Write out the text of each of the following records line for line, without any changes. Omit the picture markers.
-=-=-=-=-
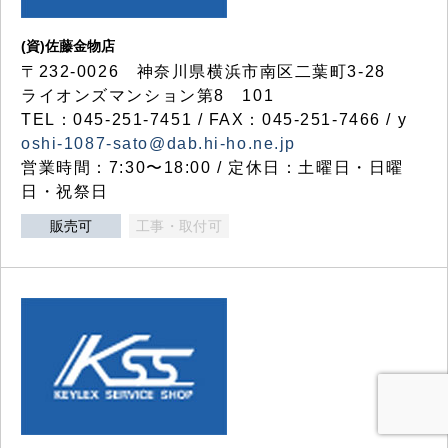
(資)佐藤金物店
〒232-0026 神奈川県横浜市南区二葉町3-28
ライオンズマンション第8 101
TEL：045-251-7451 / FAX：045-251-7466 / y
oshi-1087-sato@dab.hi-ho.ne.jp
営業時間：7:30〜18:00 / 定休日：土曜日・日曜
日・祝祭日
販売可
工事・取付可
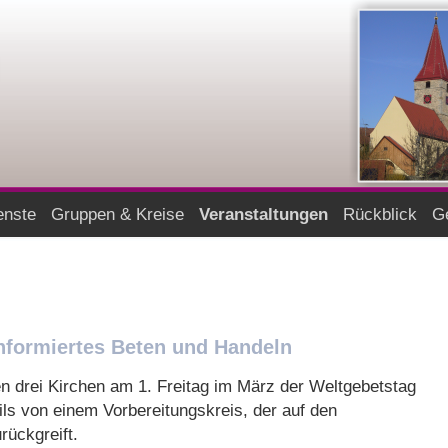
enste
Gruppen & Kreise
Veranstaltungen
Rückblick
Ge
Informiertes Beten und Handeln
n drei Kirchen am 1. Freitag im März der Weltgebetstag
weils von einem Vorbereitungskreis, der auf den
rückgreift.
-=-=-=-=-
**ANSWER BELOW**
(資)佐藤金物店
〒232-0026 神奈川県横浜市南区二葉町3-28
ライオンズマンション第8 101
TEL：045-251-7451 / FAX：045-251-7466 / y
oshi-1087-sato@dab.hi-ho.ne.jp
営業時間：7:30〜18:00 / 定休日：土曜日・日曜
日・祝祭日
販売可
工事・取付可
enste
Gruppen & Kreise
Veranstaltungen
Rückblick
Ge
Informiertes Beten und Handeln
n drei Kirchen am 1. Freitag im März der Weltgebetstag
weils von einem Vorbereitungskreis, der auf den
rückgreift.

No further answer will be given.